● **Exercise**
Lines that include the word "PedMEC" should be copied from the listing that follows.

*** Source data ***

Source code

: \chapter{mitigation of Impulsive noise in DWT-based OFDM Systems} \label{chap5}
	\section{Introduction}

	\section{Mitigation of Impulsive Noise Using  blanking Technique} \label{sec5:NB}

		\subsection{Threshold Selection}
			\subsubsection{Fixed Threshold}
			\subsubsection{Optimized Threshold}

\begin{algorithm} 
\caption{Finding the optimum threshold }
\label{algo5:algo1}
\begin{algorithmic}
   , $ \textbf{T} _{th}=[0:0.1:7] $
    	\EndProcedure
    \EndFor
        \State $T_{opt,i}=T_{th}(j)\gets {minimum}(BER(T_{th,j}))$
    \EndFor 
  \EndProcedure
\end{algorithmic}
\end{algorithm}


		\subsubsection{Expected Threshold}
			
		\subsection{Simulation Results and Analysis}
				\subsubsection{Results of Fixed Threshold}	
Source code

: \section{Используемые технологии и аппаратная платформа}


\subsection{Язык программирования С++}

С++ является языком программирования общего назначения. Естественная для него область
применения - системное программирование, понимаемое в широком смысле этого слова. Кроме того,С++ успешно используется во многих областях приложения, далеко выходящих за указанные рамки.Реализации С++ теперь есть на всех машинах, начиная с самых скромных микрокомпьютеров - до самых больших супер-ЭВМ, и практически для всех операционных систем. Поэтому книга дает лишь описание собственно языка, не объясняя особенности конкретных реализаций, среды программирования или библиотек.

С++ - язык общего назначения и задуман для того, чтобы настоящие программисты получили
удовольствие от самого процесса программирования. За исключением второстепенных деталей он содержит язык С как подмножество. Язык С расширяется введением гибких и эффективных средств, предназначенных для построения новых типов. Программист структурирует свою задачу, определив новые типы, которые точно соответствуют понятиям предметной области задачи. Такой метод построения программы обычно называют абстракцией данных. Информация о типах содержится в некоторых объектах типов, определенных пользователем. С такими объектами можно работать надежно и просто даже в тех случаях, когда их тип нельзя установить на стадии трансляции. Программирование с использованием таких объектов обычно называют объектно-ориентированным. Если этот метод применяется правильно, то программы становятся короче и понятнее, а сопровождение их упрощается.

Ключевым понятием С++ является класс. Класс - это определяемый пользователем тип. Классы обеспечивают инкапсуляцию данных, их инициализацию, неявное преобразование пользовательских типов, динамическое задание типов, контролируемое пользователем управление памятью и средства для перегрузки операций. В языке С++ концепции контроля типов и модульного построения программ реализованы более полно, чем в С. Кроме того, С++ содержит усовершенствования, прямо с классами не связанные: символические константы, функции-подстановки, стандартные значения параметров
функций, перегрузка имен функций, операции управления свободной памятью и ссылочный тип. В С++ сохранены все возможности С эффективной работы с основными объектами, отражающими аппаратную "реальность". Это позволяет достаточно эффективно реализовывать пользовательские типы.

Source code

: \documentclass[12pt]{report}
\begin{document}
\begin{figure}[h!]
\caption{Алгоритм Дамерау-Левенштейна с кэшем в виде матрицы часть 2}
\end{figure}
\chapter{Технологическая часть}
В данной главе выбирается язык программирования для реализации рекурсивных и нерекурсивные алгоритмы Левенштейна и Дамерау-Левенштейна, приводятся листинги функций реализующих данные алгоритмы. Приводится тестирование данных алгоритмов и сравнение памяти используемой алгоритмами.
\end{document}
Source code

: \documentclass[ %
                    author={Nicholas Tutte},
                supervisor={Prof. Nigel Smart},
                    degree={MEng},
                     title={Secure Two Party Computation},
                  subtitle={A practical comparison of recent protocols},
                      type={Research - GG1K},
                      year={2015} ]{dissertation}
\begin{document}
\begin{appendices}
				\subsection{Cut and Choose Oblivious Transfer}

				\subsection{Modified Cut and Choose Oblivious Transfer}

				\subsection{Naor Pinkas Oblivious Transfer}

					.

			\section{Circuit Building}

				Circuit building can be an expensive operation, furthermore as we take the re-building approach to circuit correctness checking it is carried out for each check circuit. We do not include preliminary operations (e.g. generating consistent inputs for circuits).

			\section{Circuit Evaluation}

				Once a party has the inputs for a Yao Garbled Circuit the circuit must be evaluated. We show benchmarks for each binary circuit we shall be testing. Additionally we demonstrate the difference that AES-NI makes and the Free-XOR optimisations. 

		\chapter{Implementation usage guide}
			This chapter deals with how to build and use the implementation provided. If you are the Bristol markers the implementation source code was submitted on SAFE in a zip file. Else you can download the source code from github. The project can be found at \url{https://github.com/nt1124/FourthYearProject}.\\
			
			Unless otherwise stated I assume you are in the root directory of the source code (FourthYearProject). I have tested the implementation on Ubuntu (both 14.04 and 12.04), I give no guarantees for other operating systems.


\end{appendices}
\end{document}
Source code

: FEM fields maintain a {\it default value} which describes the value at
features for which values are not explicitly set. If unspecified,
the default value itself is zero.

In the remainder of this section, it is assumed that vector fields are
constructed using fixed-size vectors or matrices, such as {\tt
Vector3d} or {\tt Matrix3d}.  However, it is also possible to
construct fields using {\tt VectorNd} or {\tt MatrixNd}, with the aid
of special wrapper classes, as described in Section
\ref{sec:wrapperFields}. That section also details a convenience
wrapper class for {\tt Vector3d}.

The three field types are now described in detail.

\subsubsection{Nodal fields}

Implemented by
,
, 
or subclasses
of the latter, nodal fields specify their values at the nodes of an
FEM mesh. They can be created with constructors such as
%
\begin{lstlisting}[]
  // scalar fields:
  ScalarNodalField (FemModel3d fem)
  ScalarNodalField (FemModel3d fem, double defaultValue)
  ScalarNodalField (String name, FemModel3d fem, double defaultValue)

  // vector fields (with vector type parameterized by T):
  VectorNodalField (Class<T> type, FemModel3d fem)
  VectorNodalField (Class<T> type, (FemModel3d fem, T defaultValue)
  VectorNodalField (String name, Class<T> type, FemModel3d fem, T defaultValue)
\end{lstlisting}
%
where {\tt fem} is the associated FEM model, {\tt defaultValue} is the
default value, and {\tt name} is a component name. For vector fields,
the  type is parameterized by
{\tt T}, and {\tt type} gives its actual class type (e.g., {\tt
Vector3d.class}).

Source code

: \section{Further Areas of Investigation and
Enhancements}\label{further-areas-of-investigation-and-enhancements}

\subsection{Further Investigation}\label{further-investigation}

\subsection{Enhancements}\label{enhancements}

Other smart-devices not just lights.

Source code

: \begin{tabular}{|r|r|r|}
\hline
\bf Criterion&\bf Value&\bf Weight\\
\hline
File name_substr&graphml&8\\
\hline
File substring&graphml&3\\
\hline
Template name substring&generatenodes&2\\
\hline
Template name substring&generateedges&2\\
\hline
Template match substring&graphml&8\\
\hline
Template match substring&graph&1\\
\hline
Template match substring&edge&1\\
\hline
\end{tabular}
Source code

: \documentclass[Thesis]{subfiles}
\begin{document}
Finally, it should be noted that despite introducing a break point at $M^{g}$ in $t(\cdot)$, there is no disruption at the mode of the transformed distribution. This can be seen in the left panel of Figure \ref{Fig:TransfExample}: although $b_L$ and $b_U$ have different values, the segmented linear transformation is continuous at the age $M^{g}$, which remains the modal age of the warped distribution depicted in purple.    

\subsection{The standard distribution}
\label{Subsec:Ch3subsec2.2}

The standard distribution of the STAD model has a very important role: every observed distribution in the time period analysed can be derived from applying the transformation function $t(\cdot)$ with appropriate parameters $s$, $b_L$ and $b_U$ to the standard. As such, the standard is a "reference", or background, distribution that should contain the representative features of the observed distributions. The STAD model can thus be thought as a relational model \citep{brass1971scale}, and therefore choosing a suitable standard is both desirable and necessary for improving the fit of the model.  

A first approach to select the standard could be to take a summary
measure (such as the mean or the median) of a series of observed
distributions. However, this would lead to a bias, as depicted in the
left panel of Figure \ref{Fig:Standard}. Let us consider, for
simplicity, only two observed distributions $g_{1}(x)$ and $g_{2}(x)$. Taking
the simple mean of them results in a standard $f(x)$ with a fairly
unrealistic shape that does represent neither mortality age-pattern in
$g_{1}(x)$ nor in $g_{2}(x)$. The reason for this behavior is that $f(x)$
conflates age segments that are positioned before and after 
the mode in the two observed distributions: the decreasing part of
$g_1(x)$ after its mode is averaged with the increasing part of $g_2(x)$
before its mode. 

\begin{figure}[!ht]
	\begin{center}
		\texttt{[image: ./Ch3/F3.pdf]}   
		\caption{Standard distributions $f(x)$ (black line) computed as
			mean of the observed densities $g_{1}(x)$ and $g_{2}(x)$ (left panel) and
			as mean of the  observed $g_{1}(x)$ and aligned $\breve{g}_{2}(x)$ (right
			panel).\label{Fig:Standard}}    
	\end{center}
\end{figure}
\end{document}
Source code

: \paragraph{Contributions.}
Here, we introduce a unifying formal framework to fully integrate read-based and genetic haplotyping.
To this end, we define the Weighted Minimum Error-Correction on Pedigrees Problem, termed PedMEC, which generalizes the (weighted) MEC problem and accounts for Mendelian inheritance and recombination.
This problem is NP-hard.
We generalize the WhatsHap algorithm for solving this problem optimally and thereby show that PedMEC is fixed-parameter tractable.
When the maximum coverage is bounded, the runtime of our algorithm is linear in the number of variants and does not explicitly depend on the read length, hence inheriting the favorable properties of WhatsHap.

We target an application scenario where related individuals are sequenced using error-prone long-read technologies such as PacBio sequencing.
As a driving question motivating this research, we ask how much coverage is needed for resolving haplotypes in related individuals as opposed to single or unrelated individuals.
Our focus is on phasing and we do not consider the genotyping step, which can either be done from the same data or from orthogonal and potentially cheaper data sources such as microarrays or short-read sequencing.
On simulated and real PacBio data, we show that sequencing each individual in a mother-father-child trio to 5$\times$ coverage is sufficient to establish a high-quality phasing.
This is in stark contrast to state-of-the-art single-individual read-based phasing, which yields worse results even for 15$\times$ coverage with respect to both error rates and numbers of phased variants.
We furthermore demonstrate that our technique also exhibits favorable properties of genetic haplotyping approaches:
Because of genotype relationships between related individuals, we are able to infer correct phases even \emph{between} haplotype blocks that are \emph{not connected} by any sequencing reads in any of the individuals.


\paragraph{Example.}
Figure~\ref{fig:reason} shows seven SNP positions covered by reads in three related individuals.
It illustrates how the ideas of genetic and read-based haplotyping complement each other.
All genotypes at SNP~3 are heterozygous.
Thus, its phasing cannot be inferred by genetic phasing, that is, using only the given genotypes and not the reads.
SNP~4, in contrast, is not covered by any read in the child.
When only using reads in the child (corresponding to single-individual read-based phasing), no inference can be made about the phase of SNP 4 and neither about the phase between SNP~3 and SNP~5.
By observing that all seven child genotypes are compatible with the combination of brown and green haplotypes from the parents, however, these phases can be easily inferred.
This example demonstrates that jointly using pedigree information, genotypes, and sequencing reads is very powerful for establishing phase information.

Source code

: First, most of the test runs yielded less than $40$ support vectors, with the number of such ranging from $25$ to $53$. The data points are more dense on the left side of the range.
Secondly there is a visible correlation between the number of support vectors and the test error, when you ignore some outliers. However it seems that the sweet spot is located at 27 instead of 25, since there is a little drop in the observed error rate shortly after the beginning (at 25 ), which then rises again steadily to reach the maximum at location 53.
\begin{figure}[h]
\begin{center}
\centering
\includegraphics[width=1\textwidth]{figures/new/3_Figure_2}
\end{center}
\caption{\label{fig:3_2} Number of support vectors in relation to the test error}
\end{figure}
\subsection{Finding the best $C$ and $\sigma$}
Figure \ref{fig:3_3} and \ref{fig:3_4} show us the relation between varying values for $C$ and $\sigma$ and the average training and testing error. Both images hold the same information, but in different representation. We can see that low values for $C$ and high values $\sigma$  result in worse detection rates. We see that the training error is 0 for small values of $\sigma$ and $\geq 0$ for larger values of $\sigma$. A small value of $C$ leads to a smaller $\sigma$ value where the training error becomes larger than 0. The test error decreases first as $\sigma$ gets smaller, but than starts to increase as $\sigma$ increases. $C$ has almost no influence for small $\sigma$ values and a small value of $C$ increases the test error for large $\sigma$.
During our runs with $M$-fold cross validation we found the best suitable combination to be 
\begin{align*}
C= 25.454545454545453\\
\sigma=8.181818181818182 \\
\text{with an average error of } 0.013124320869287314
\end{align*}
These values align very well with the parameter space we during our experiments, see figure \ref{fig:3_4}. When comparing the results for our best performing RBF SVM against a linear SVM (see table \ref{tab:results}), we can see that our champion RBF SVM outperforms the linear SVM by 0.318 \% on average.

*** End of Source data ***

● **Solution for this task**
To this end, we define the Weighted Minimum Error-Correction on Pedigrees Problem, termed PedMEC, which generalizes the (weighted) MEC problem and accounts for Mendelian inheritance and recombination.
We generalize the WhatsHap algorithm for solving this problem optimally and thereby show that PedMEC is fixed-parameter tractable.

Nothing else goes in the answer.